§ Excerpt to read

§ §

U.S. Security Assistance to Non-State Actors: Unintended Consequences and Long-term Instability

5/18/2018

1 Comment

 
This is one of six essays in the May 2018 report "Addressing Non-State Actors: Multiple Approaches" (see full report). Each essay is the independent work of its authors. ​​
Binder
Seth Binder
Watson
Robert Watson
Since the Cold War, the United States has been the dominant arms supplier in the world, providing billions per year in arms to well over 160 countries.[i] Most of the time these weapons go to the security forces of a sovereign state, but occasionally the United States has seen it in its interest to provide arms to non-state actors (NSAs), primarily rebel groups not sanctioned by their domestic state to take up arms. Despite the justifications for providing such lethal aid in the short-term, overwhelmingly the aid has not proven successful, resulting in unintended consequences and long-term instability.
 
There are justified reasons the United States may decide to provide security assistance to non-state actors, including support for counterterrorism operations, the responsibility to protect innocent civilians, pushback against foreign invasion, as well as other possibilities. For example, when the United States began providing the mujahideen with weapons in the 1980s, it not only helped protect innocent Afghans from callous attacks by Soviet forces, it increased the cost of the Soviet invasion until they ultimately withdrew a decade later. At a relatively low financial cost to the United States, it was able to protect lives and weaken its rival superpower.

§ §

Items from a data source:
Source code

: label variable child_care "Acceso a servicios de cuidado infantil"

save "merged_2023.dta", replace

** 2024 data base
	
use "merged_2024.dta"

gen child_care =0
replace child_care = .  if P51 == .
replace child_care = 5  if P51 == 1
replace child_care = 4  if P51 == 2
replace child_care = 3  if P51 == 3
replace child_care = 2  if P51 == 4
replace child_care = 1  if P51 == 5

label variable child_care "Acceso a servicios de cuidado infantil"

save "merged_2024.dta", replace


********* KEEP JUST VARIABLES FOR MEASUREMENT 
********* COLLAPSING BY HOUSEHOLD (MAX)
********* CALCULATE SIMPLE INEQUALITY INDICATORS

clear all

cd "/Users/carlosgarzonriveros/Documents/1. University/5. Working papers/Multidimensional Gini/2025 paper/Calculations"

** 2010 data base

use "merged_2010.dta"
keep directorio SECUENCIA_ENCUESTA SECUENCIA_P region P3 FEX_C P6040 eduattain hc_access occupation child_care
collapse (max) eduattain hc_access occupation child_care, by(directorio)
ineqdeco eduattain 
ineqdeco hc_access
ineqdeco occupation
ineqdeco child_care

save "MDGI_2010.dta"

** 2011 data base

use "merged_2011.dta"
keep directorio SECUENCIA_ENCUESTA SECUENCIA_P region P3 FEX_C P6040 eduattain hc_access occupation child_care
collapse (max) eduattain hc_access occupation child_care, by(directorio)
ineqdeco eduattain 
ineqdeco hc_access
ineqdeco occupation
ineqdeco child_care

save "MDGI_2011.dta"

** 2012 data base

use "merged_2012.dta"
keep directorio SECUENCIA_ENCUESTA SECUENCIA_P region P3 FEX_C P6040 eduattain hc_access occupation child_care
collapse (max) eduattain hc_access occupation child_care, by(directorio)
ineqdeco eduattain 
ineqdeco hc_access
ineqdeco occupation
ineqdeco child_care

§ §

§ Tasks to carry out
1 > List the reasons the essay on U.S. security assistance gives for why the United States may be justified in providing security assistance to non-state actors.
2 > Answer these questions from the essay on U.S. security assistance:
(a) What date is shown for the essay?
(b) To how many countries has the United States provided arms, according to the essay?
(c) In what decade did the United States begin providing the mujahideen with weapons?
3 > Please print the part of the essay on U.S. security assistance that opens with the words containing "There are justified" and closes with "its rival superpower.".

§ Responses per task
1 >
- Support for counterterrorism operations
- The responsibility to protect innocent civilians
- Pushback against foreign invasion

2 >
(a) 5/18/2018
(b) Well over 160
(c) The 1980s

3 >
There are justified reasons the United States may decide to provide security assistance to non-state actors, including support for counterterrorism operations, the responsibility to protect innocent civilians, pushback against foreign invasion, as well as other possibilities. For example, when the United States began providing the mujahideen with weapons in the 1980s, it not only helped protect innocent Afghans from callous attacks by Soviet forces, it increased the cost of the Soviet invasion until they ultimately withdrew a decade later. At a relatively low financial cost to the United States, it was able to protect lives and weaken its rival superpower.